- **PROBLEM DETAILS**:
Look below for the line holding "Page size: 1275x1650." and the line holding "Identify the document". Repeat those two and everything between, exactly.

- **ENTRIES SHOWN**:
───
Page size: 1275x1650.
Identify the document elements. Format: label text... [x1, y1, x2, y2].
───
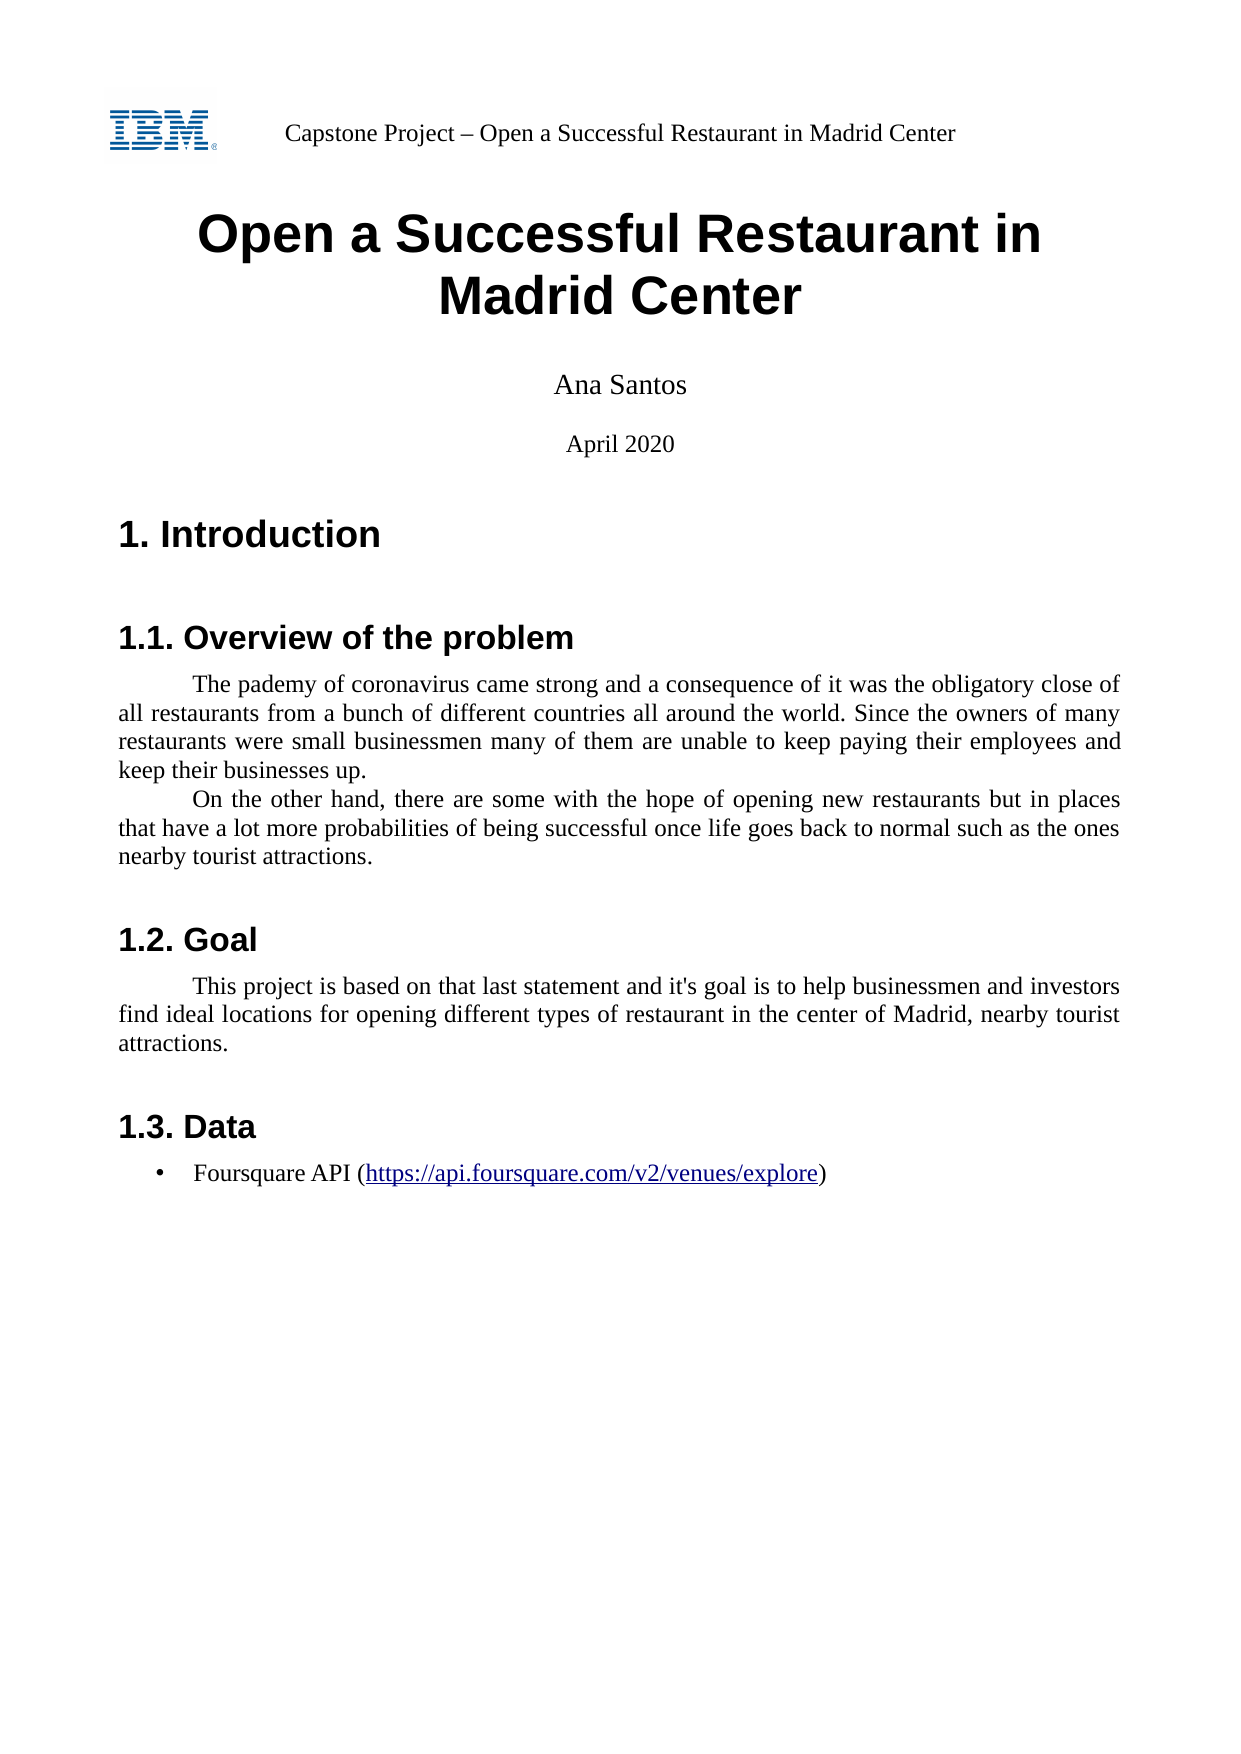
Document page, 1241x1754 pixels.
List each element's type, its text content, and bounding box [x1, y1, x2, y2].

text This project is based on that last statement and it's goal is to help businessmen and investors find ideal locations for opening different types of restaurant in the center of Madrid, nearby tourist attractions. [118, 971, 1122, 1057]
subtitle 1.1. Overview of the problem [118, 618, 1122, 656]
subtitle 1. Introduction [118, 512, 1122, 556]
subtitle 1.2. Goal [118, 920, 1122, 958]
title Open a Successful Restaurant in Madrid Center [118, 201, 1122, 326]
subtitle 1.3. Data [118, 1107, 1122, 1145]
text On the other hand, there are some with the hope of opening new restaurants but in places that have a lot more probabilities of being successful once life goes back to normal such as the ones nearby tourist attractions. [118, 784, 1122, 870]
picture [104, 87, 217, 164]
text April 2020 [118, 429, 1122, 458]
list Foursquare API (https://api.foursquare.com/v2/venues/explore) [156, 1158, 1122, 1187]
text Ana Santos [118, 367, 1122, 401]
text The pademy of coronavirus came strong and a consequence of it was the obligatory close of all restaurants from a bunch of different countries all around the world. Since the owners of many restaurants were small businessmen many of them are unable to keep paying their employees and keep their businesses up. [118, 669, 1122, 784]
───
- **WRITTEN ANSWER**:
Page size: 1275x1650.
Identify the document elements. Format: label text... [x1, y1, x2, y2].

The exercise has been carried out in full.